According to The Appeal, for years, "activists have argued that MPD has failed to actually keep the city safe, and City Councilmembers echoed that sentiment today during their announcement."

MPD’s record for solving serious crimes in the city is consistently low. For example, in 2019, Minneapolis police only cleared 56 percent of cases in which a person was killed. For rapes, the police department’s solve rate is abysmally low. In 2018, their clearance rate for rape was just 22 percent. In other words, four out of every five rapes go unsolved in Minneapolis. Further casting doubt on the department’s commitment to solving sexual assaults, MPD announced last year the discovery of 1,700 untested rape kits spanning 30 years, which officials said had been misplaced.

While Minneapolis may be the first city to take this drastic action, it is hardly the last: the Council’s move is consistent with rapidly-shifting public opinion regarding the urgency of overhauling the American model of law enforcement. Since Floyd’s killing and the protests that ensued, officials in Los Angeles and New York City have called for making deep cuts to swollen police budgets and reallocating those funds for education, affordable housing, and other social services.

Law enforcement officers are not equipped to be experts in responding to mental health crises, often leading to tragic results—nationally, about half of police killings involve someone living with mental illness or disability. As a result, public health experts have long advocated for dispatching medical professionals and/or social workers, not armed police, to respond to calls related to substance use and mental health. Polling from Data for Progress indicates that more than two-thirds of voters—68 percent—support the creation of such programs, versions of which are already in place in other cities such as, Eugene, Oregon; Austin, Texas; and Denver, Colorado. 
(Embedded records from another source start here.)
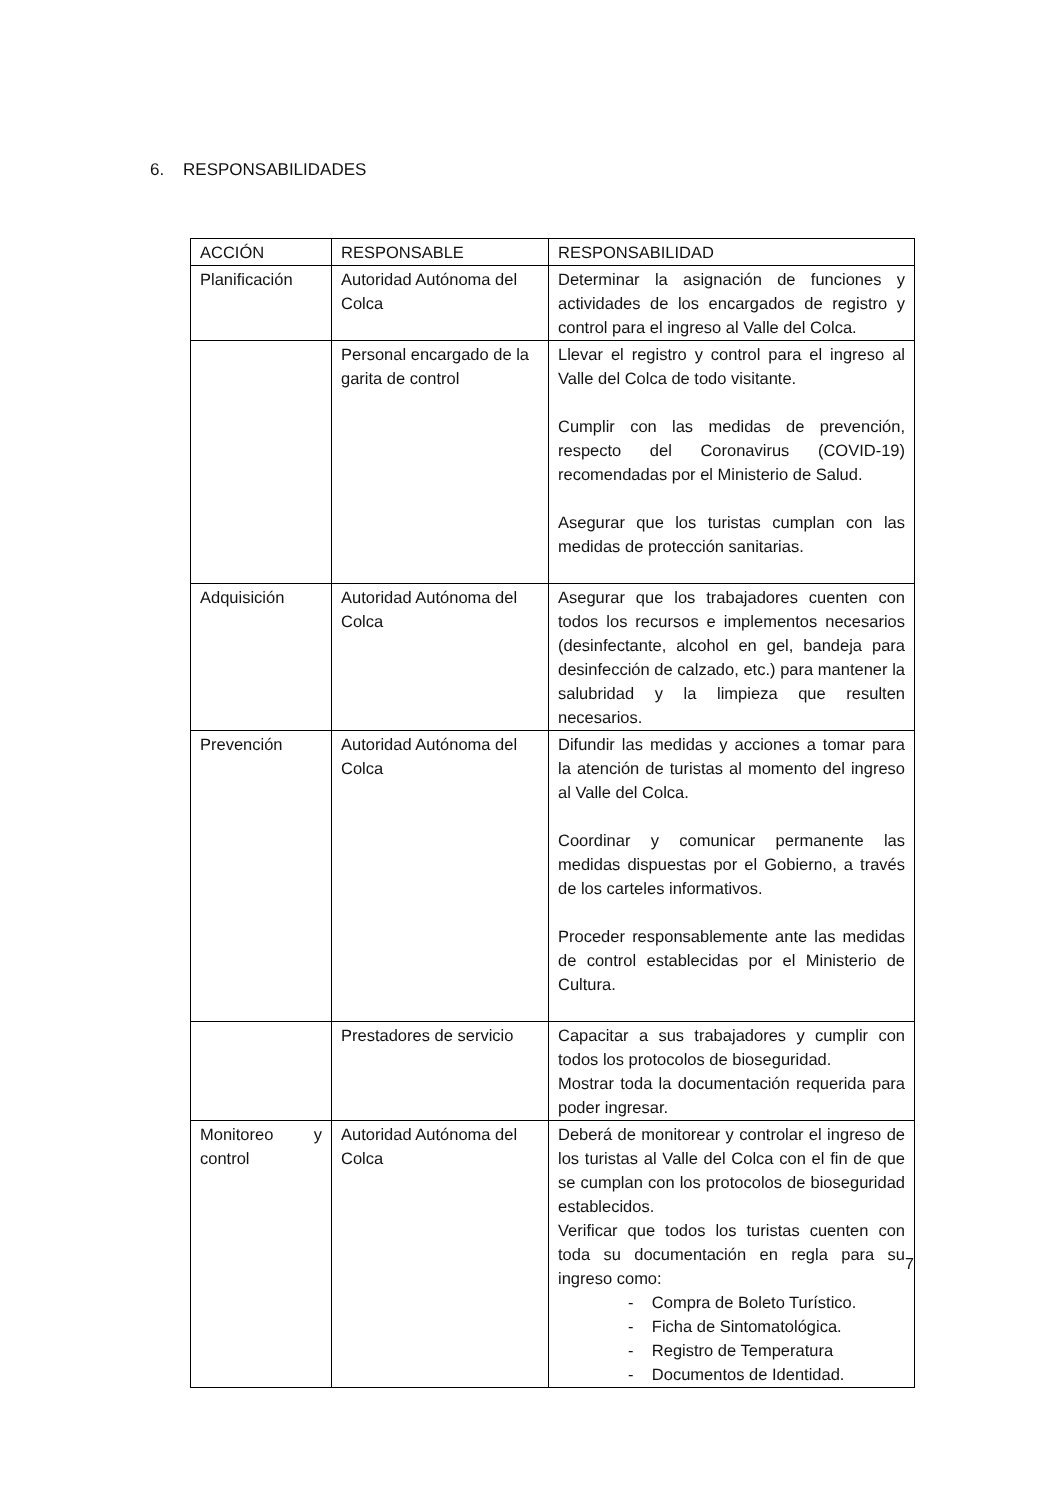6. RESPONSABILIDADES
| ACCIÓN | RESPONSABLE | RESPONSABILIDAD |
| --- | --- | --- |
| Planificación | Autoridad Autónoma del Colca | Determinar la asignación de funciones y actividades de los encargados de registro y control para el ingreso al Valle del Colca. |
| | Personal encargado de la garita de control | Llevar el registro y control para el ingreso al Valle del Colca de todo visitante. Cumplir con las medidas de prevención, respecto del Coronavirus (COVID-19) recomendadas por el Ministerio de Salud. Asegurar que los turistas cumplan con las medidas de protección sanitarias. |
| Adquisición | Autoridad Autónoma del Colca | Asegurar que los trabajadores cuenten con todos los recursos e implementos necesarios (desinfectante, alcohol en gel, bandeja para desinfección de calzado, etc.) para mantener la salubridad y la limpieza que resulten necesarios. |
| Prevención | Autoridad Autónoma del Colca | Difundir las medidas y acciones a tomar para la atención de turistas al momento del ingreso al Valle del Colca. Coordinar y comunicar permanente las medidas dispuestas por el Gobierno, a través de los carteles informativos. Proceder responsablemente ante las medidas de control establecidas por el Ministerio de Cultura. |
| | Prestadores de servicio | Capacitar a sus trabajadores y cumplir con todos los protocolos de bioseguridad. Mostrar toda la documentación requerida para poder ingresar. |
| Monitoreo y control | Autoridad Autónoma del Colca | Deberá de monitorear y controlar el ingreso de los turistas al Valle del Colca con el fin de que se cumplan con los protocolos de bioseguridad establecidos. Verificar que todos los turistas cuenten con toda su documentación en regla para su ingreso como: - Compra de Boleto Turístico. - Ficha de Sintomatológica. - Registro de Temperatura - Documentos de Identidad. |
7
Well, all those residents of deeply liberal cities are about to get precisely what they want:

“Our commitment is to do what is necessary to keep every single member of our community safe and to tell the truth that the Minneapolis Police are not doing that,” Bender said Sunday. “Our commitment is to end our city’s toxic relationship with the Minneapolis Police Department, to end policing as we know it, and to recreate systems of public safety that actually keep us safe.”

We look forward to finding out just what these "systems" are, and while we know that wealthy residents will have little trouble in obtaining their own private security squads and militia – in fact, we are certain that Minneapolis Fed president Neel Kashkari will be among the first to take advantage of security alternatives even as the Fed’s actions continue to tea apart the nation leading to even greater wealth and income inequality that has culminated in the current social collapse, we wonder just who will protect the less affluent segments of society. For the answer we will keep a close eye on downtown Minneapolis, now police free, for a glimpse into the future of America’s inner cities.

Meanwhile watch as gun sales in Minneapolis – both legal and illegal – and in every other city across the country, explode.